Procrastinate Whenever Possible
8 May 2008 –Wil Shipley has a lot of wisdom in the arena of software development. And he regularly backs up his advice with results that prove him right. There is one particular theme of his, however, that really sticks with me:
START WITH BREVITY. Increase the other dimensions AS REQUIRED BY TESTING.
He actually takes his time to elaborate on the justifications and implications of this advice, culminating in an oft-linked-to post that is really worth reading. The first time I read it I thought it sounded nice, but it didn't quite *click*. It took about 6 more months of fumbling through base classes that I haven't implemented and interfaces that only get used in one place before I punted.
When you are handed a problem, if your first thought is "I will need a base class that does x and probably an interface for y" you are creating extra work for yourself. Writing abstract classes first is, very literally, solving problems that don't exist. When you're writing code, you don't have a problem until you are calling a method that doesn't exist, or doesn't do what you need. No programmer, no matter how good, can accurately predict what calls he will be making from hypothetical classes before they are written. Even if you have a complete class diagram for your entire application (and if you do, why didn't you spend that time writing the code?), it will be wrong. You will have to make changes as your ideas break on the rocky reality of implementation.
Many programmers, when they create a new class, add a ton of features to that class to make it "complete" -- that is, they try to anticipate everyone who may ever use this class, and they add methods that those hypothetical users may want...you may be saying to yourself, "What's wrong with flexibility?" Strangely, I was about to tell you. The problem is YOU ARE NOT A LIBRARY PROGRAMMER.

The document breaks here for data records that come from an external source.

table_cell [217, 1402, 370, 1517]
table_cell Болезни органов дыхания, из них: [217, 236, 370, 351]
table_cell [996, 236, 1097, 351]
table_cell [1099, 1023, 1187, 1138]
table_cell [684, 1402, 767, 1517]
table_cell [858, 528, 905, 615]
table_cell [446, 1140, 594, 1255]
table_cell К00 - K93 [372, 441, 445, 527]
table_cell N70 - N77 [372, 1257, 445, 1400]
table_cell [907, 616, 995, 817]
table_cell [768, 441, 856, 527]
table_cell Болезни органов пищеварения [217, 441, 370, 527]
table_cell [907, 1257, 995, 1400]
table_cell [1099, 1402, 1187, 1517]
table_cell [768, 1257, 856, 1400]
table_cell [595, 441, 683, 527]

What Would Wil Do? "Start with brevity." Break the tasks into easily defined units of functionality, and take the first item off the list and code it concretely. Only build what you need to make that functionality work. After you encounter code that can be shared, write your base class. After you hit a problem that can only be solved with an interface, stub it out.
If you just wrote public abstract and you don't already have a class written that will be inheriting from it, stop right there. Backspace over that abstract keyword and start building your concrete implementation first. Put off best practice 'till tomorrow for what you can get working today. I guarantee you will have a more stable, maintainable product in the longest run, and you'll ship sooner.
This all is not to say that you should not have good design to your software. A good architecture is invaluable and irreplaceable. In a later post, I'll elaborate on design approaches that can be built in as your code takes shape, without burning time creating a base library instead of getting things done.